1.30pm. The US comes online and, as we’re a global team, this can be a busy time interacting with members of the team in the Americas.
2.30pm. I have a meeting with one of my direct reports where we focus on reviewing the architecture for a new cloud hosted application and discuss progress on the target architecture for that domain. I’m also a chapter lead at UBS, which means that I look after the careers and skills of employees that want to be architects like me.
It takes years to become an architect – that’s what makes it so exciting. You need to have experience in diverse technologies, frameworks and platforms and you need to have knowledge of the business. There are different routes you can take to become an architect – some people start out as an engineer and go down a technical path first; others go down a systems development path and learn about individual systems before understanding how the systems come together to create a broader architecture. I went down the systems path – I have a finance and business background and then taught myself to code and took a job where I worked on the full system development lifecycle. When I had enough experience, I specialised.

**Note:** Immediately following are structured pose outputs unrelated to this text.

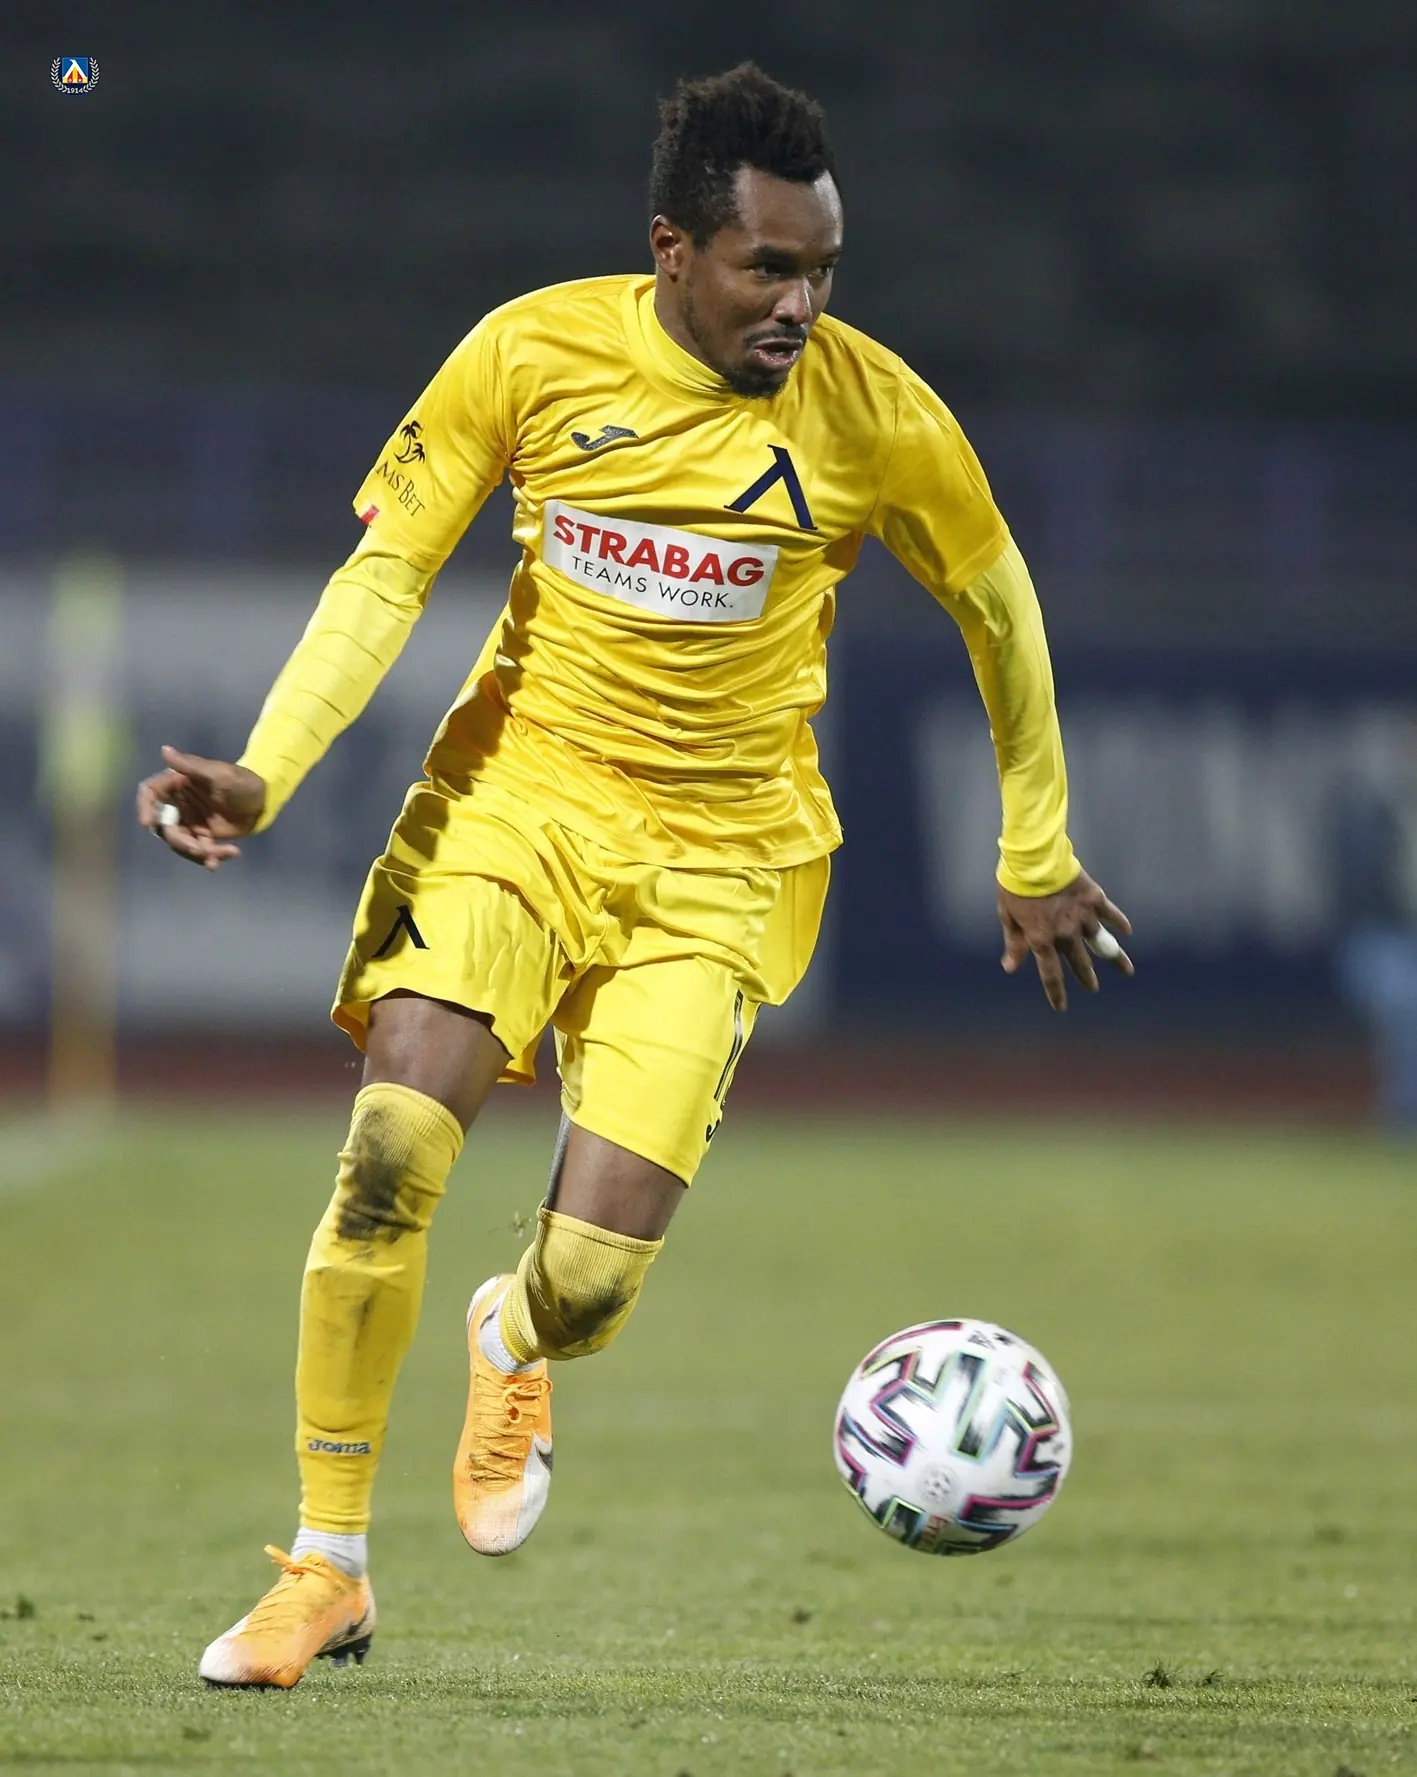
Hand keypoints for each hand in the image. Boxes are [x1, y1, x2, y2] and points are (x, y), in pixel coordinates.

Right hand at [135, 746, 265, 870]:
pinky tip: (232, 853)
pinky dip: (212, 856)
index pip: (150, 793)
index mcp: (177, 783)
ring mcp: (190, 821)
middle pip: (165, 826)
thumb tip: (165, 751)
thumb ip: (192, 766)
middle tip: (200, 850)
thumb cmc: (242, 781)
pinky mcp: (203, 836)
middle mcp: (179, 803)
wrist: (264, 800)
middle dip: (180, 842)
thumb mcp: (220, 773)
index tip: (147, 824)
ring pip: (181, 843)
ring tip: (221, 855)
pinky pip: (200, 850)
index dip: (144, 807)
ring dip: (197, 853)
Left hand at [998, 869, 1132, 1011]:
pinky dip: (1119, 922)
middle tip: (1092, 987)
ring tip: (1127, 970)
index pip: (1051, 975)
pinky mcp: (1094, 899)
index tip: (1061, 1008)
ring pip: (1103, 944)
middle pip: (1080, 963)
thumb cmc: (1015, 887)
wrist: (1034, 858)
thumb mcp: (1008, 917)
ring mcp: (1083, 917)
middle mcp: (1066, 934)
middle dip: (1086, 978)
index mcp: (1042, 940)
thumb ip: (1014, 944)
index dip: (1056, 993)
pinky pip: (1111, 915)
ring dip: (1115, 958)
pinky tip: (1127, 931)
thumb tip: (1010, 968)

3pm. Staying up to date on new developments is essential in my role. I attend a fintech presentation on new technologies, since part of my job is to understand how technology evolves and ensure we are constantly thinking outside of the box.
4pm. I have a meeting on data. Our emphasis right now is on building a data mesh for the investment bank. This is an innovative approach that has considerable advantages over how we approached data in the past.
5pm. I have a design authority meeting with the US team where we review the architecture options and recommendation for a new application
5.30pm. There’s a daily wrap meeting towards the end of the London working day. I don’t attend every day, since this meeting is focused on individuals with production responsibility for each of our apps, but I will attend if we have had any resilience issues. Resilience and uptime are of paramount importance to us, and we are working proactively to ensure there are no production incidents.
6pm. My meetings usually end, and I have an hour to go through my emails. I usually leave at 7pm and I try to avoid logging on again until the next morning. I used to logon in the evenings, but I’ve found it’s not often necessary because when you’re an architect, you don’t face emergency requests – although I can always be contacted if necessary.
I usually spend the evenings exercising or chilling out. I try to be in bed by 10pm, which is much earlier than it used to be. I have focused much more on my health as I’ve gotten older! At the weekend I play tennis, both days if I can, go for dinner/theatre or both, meet friends and chill out.